Nestin-mediated cytoskeletal remodeling in endothelial cells: novel mechanistic insight into VEGF-induced cell migration in angiogenesis.

Nestin is highly expressed in poorly differentiated and newly formed proliferating endothelial cells (ECs); however, the role of this protein in angiogenesis remains unknown. Additionally, the cytoskeleton and associated cytoskeleton-binding proteins mediate the migration of vascular ECs. Therefore, the aim of the present study was to determine whether VEGF regulates the cytoskeleton, as well as other associated proteins, to promote the migration of vascular ECs. The coexpression of nestin and CD31 during angiogenesis in alkali-burned rat corneas was examined via immunohistochemical analysis. Western blot analyses revealed that the exposure of human umbilical vein endothelial cells (HUVECs) to hypoxia promoted nestin expression in vitro.
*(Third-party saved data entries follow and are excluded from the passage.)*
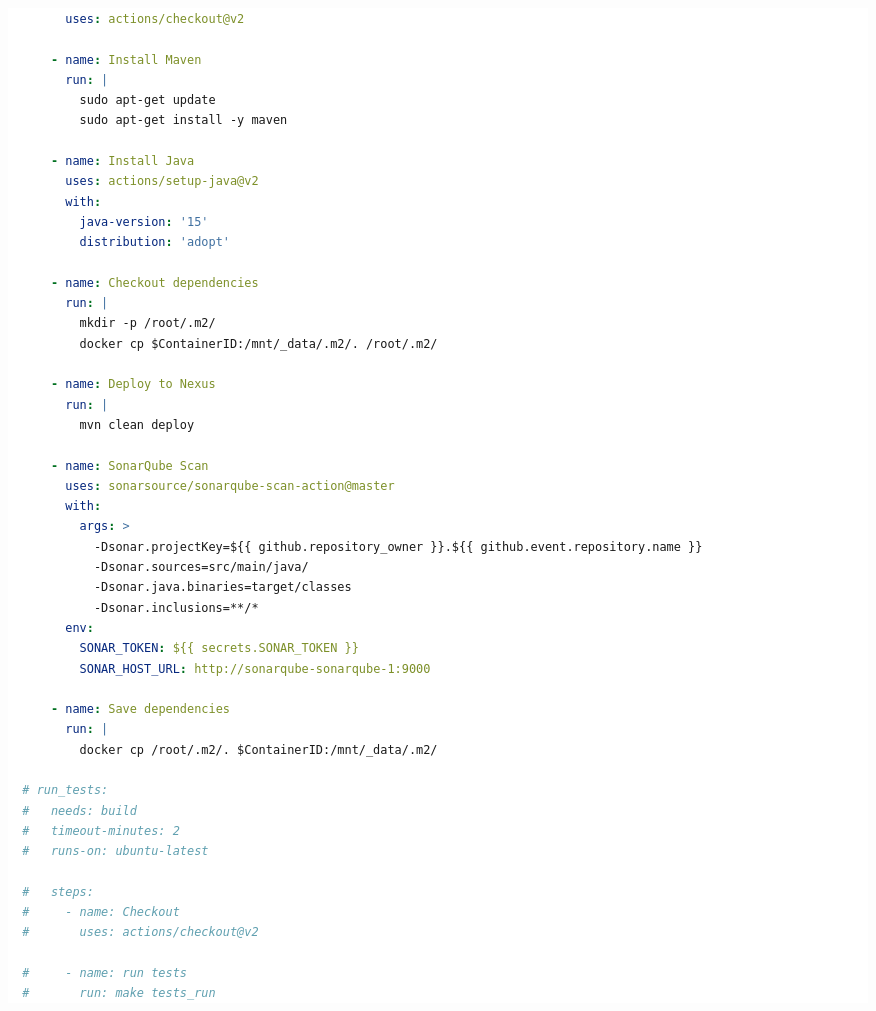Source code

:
 ```yaml
        uses: actions/checkout@v2

      - name: Install Maven
        run: |
          sudo apt-get update
          sudo apt-get install -y maven

      - name: Install Java
        uses: actions/setup-java@v2
        with:
          java-version: '15'
          distribution: 'adopt'

      - name: Checkout dependencies
        run: |
          mkdir -p /root/.m2/
          docker cp $ContainerID:/mnt/_data/.m2/. /root/.m2/

      - name: Deploy to Nexus
        run: |
          mvn clean deploy

      - name: SonarQube Scan
        uses: sonarsource/sonarqube-scan-action@master
        with:
          args: >
            -Dsonar.projectKey=${{ github.repository_owner }}.${{ github.event.repository.name }}
            -Dsonar.sources=src/main/java/
            -Dsonar.java.binaries=target/classes
            -Dsonar.inclusions=**/*
        env:
          SONAR_TOKEN: ${{ secrets.SONAR_TOKEN }}
          SONAR_HOST_URL: http://sonarqube-sonarqube-1:9000

      - name: Save dependencies
        run: |
          docker cp /root/.m2/. $ContainerID:/mnt/_data/.m2/

  # run_tests:
  #   needs: build
  #   timeout-minutes: 2
  #   runs-on: ubuntu-latest

  #   steps:
  #     - name: Checkout
  #       uses: actions/checkout@v2

  #     - name: run tests
  #       run: make tests_run

```
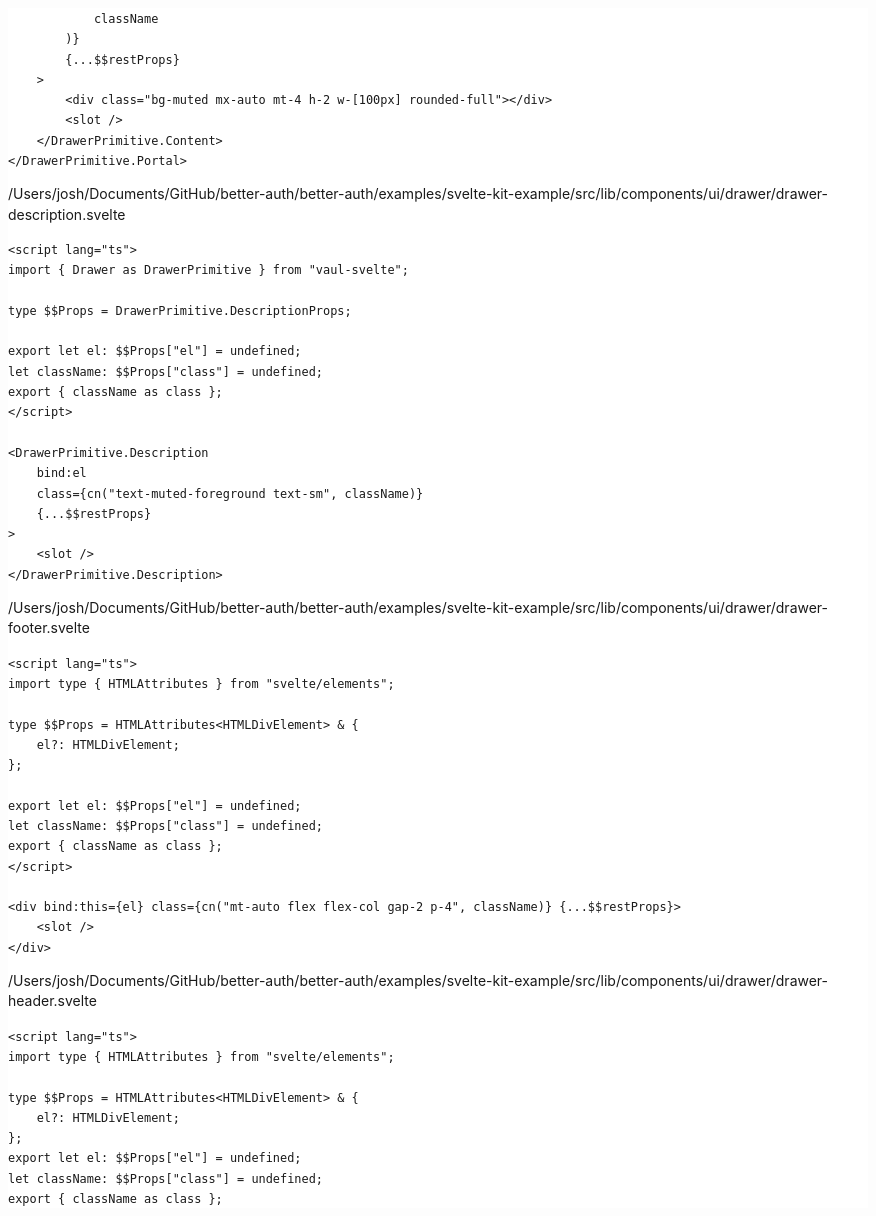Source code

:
 ```
			className
		)}
		{...$$restProps}
	>
		<div class="bg-muted mx-auto mt-4 h-2 w-[100px] rounded-full"></div>
		<slot />
	</DrawerPrimitive.Content>
</DrawerPrimitive.Portal>

```
/Users/josh/Documents/GitHub/better-auth/better-auth/examples/svelte-kit-example/src/lib/components/ui/drawer/drawer-description.svelte
```
<script lang="ts">
import { Drawer as DrawerPrimitive } from "vaul-svelte";

type $$Props = DrawerPrimitive.DescriptionProps;

export let el: $$Props["el"] = undefined;
let className: $$Props["class"] = undefined;
export { className as class };
</script>

<DrawerPrimitive.Description
	bind:el
	class={cn("text-muted-foreground text-sm", className)}
	{...$$restProps}
>
	<slot />
</DrawerPrimitive.Description>

```
/Users/josh/Documents/GitHub/better-auth/better-auth/examples/svelte-kit-example/src/lib/components/ui/drawer/drawer-footer.svelte
```
<script lang="ts">
import type { HTMLAttributes } from "svelte/elements";

type $$Props = HTMLAttributes<HTMLDivElement> & {
	el?: HTMLDivElement;
};

export let el: $$Props["el"] = undefined;
let className: $$Props["class"] = undefined;
export { className as class };
</script>

<div bind:this={el} class={cn("mt-auto flex flex-col gap-2 p-4", className)} {...$$restProps}>
	<slot />
</div>

```
/Users/josh/Documents/GitHub/better-auth/better-auth/examples/svelte-kit-example/src/lib/components/ui/drawer/drawer-header.svelte
```
<script lang="ts">
import type { HTMLAttributes } from "svelte/elements";

type $$Props = HTMLAttributes<HTMLDivElement> & {
	el?: HTMLDivElement;
};
export let el: $$Props["el"] = undefined;
let className: $$Props["class"] = undefined;
export { className as class };
```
Additionally, nestin silencing via siRNA significantly inhibited many of the process associated with VEGF-induced angiogenesis, including tube formation and the migration and proliferation of HUVECs. Moreover, FITC-phalloidin labeling revealed that F-actin filaments were successfully organized into microfilaments in VEGF-treated cells, suggesting a network rearrangement accomplished via F-actin that contrasted with the uniform and loose actin filament network observed in the siRNA-nestin cells. The results of the present study highlight the key role played by nestin in activated HUVECs during angiogenesis. The inhibition of the ERK pathway suppressed the nestin expression induced by VEGF in the HUVECs. Therefore, our study provides the first evidence that nestin-mediated cytoskeleton remodeling in ECs occurs via filopodia formation along the cell edge, facilitating both filopodia localization and cell polarization and ultimately promoting HUVEC migration via VEGF induction, which may be associated with ERK pathway activation.